Les cyclones ne seront pas plus nombreux mais plus intenses, augmentant ainsi les dégâts matériels et humains. D’après François Bonnardot, le changement climatique doit être anticipé selon la vulnérabilité d’un territoire : « Pour un même niveau d’élévation de la mer, l’île de Mayotte étant plus basse, elle sera plus impactée que La Réunion. Pour définir la vulnérabilité d’un territoire, il faut croiser les aléas climatiques et les spécificités géographiques ».

INTERVIEW

FLORIANE BEN HASSEN, RESPONSABLE DU CENTRE MÉTÉOROLOGIQUE DE MAYOTTE

Floriane Ben Hassen

• Mayotte est-elle plus vulnérable face au dérèglement climatique ?

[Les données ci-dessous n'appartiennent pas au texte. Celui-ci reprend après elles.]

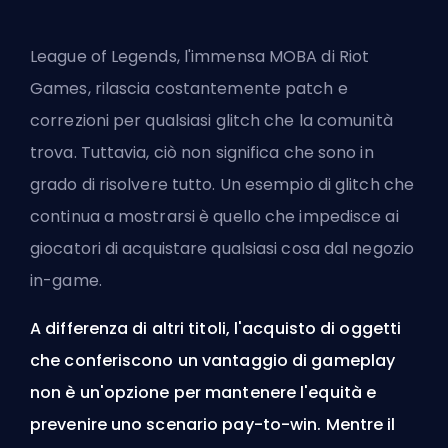
League of Legends, l'immensa
MOBA
di
Riot
Games
, rilascia costantemente patch e
correzioni per qualsiasi glitch che la comunità
trova. Tuttavia, ciò non significa che sono in
grado di risolvere tutto. Un esempio di glitch che
continua a mostrarsi è quello che impedisce ai
giocatori di acquistare qualsiasi cosa dal negozio
in-game.
A differenza di altri titoli, l'acquisto di oggetti
che conferiscono un vantaggio di gameplay
non è un'opzione per mantenere l'equità e
prevenire uno scenario pay-to-win. Mentre il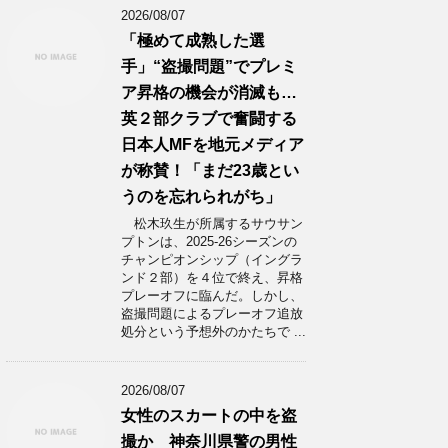
2026/08/07
「極めて成熟した選
手」“盗撮問題”でプレミ
ア昇格の機会が消滅も…
英２部クラブで奮闘する
日本人MFを地元メディア
が称賛！「まだ23歳とい
うのを忘れられがち」
松木玖生が所属するサウサン
プトンは、2025-26シーズンの
チャンピオンシップ（イングラ
ンド２部）を４位で終え、昇格
プレーオフに臨んだ。しかし、
盗撮問題によるプレーオフ追放
処分という予想外のかたちで ...
2026/08/07
女性のスカートの中を盗
撮か 神奈川県警の男性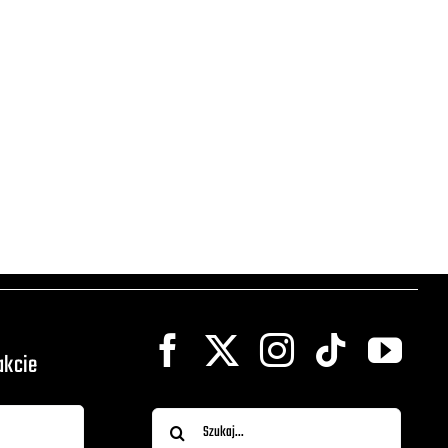
akcie
Szukaj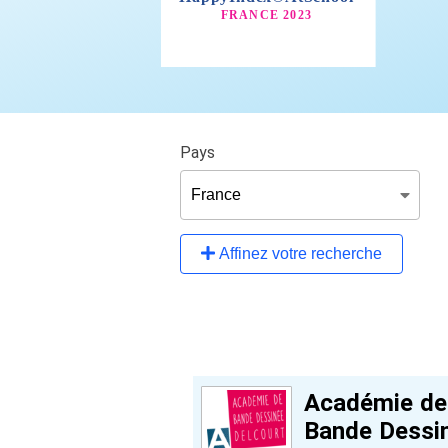
Pays
Affinez votre recherche
Académie de
Bande Dessi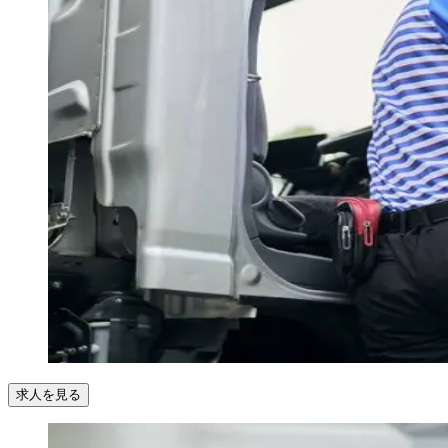
求人を見る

C’est un territoire insulaire, il est donc particulièrement sensible à l’évolution du niveau de la mer et aux modifications induites par le changement climatique sur les saisons, notamment lors de celle des pluies.
On constate déjà un raccourcissement des saisons dites « de recharge » en eau des nappes et cette tendance va s’accentuer. Alors que l’île s’est enfoncée de plus de 15 centimètres en 2018 après une crise sismo-volcanique, des quartiers sont déjà inondés. Le littoral de Mayotte est fortement peuplé et des projets d’aménagement du territoire se font encore sur cette zone vulnérable. De nombreux bidonvilles implantés dans les hauteurs sont sujets aux vents et aux glissements de terrains en cas d’aléa cyclonique. La façade la plus peuplée est mécaniquement la plus vulnérable.
En générant une élévation du niveau des océans et des phénomènes météorologiques plus sévères, le changement climatique accélère l’érosion marine, comme ici en février 2023 à Sada, où elle a atteint le mur d’enceinte de l’école maternelle de Mangajou.
© Météo-France

• Quelles sont les conséquences sur l’agriculture et la biodiversité ?

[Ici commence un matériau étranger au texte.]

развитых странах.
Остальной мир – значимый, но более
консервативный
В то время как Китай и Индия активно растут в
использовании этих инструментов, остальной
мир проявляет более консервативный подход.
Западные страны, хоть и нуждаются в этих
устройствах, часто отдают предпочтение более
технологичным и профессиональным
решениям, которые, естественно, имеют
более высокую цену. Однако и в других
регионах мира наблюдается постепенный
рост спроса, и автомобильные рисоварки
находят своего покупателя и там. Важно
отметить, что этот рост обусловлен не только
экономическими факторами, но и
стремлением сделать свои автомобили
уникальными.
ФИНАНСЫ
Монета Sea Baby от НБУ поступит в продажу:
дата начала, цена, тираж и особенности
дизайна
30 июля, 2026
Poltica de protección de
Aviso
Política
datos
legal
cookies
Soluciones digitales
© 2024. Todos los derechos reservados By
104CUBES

Les Mahorais sont confrontés à un important manque d’eau, notamment en période de sécheresse comme cette année. Ce n’est pas sans conséquence sur l’agriculture car la majeure partie de l’agriculture est vivrière et non professionnelle, ce qui ne permet pas de bénéficier des aides européennes de la PAC (Politique agricole commune). Si l’eau venait à manquer, il y aurait une priorisation des usages entre l’agriculture et les besoins en consommation. On observe aussi une importante érosion des sols causée par la déforestation intensive et la monoculture, de manioc et de banane.
Le phénomène de blanchiment des coraux est une des conséquences de l’augmentation de la température de l’eau. C’est très inquiétant car la barrière de corail est fragilisée alors qu’elle joue un rôle protecteur face à la houle et aux phénomènes climatiques extrêmes. La mer gagne du terrain alors que de nombreuses plages ici sont des zones de ponte pour les tortues.

• Comment un territoire si pauvre peut-il faire face ?

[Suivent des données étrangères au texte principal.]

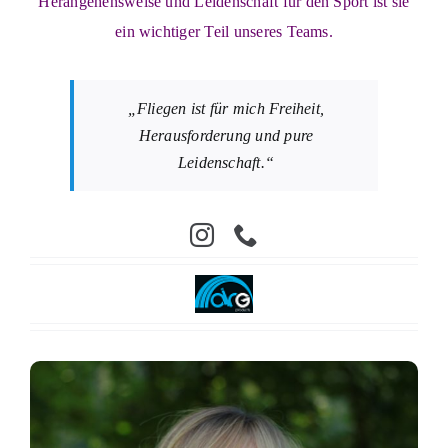
Herangehensweise und Leidenschaft für den Sport ist sie
ein wichtiger Teil unseres Teams.
„Fliegen ist für mich Freiheit,
Herausforderung und pure
Leidenschaft.“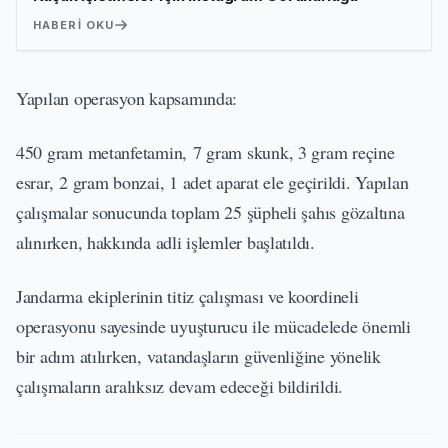
HABERI OKU
Yapılan operasyon kapsamında:
450 gram metanfetamin, 7 gram skunk, 3 gram reçine
esrar, 2 gram bonzai, 1 adet aparat ele geçirildi. Yapılan
çalışmalar sonucunda toplam 25 şüpheli şahıs gözaltına
alınırken, hakkında adli işlemler başlatıldı.
Jandarma ekiplerinin titiz çalışması ve koordineli
operasyonu sayesinde uyuşturucu ile mücadelede önemli
bir adım atılırken, vatandaşların güvenliğine yönelik
çalışmaların aralıksız devam edeceği bildirildi.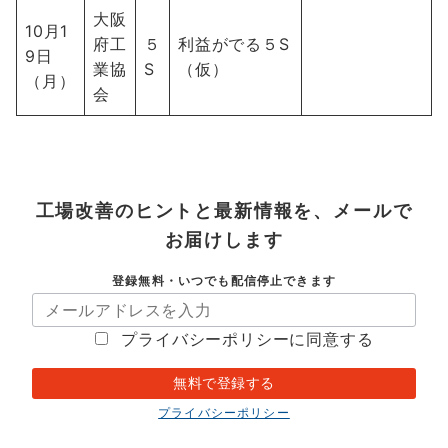
大阪
10月1
府工
５
利益がでる５S
9日
業協
S
（仮）
（月）
会
工場改善のヒントと最新情報を、メールで
お届けします
登録無料・いつでも配信停止できます
プライバシーポリシーに同意する
プライバシーポリシー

L’île est à une étape cruciale de son développement, le changement climatique implique de gros dilemmes. Il faut trouver un équilibre entre les infrastructures nécessaires et la préservation de la biodiversité.
D’un côté, les pouvoirs publics doivent agir pour anticiper le réchauffement climatique, et en même temps, Mayotte a besoin de se développer afin de répondre aux besoins des habitants, alors même que 77 % de la population vit sous le seuil de pauvreté.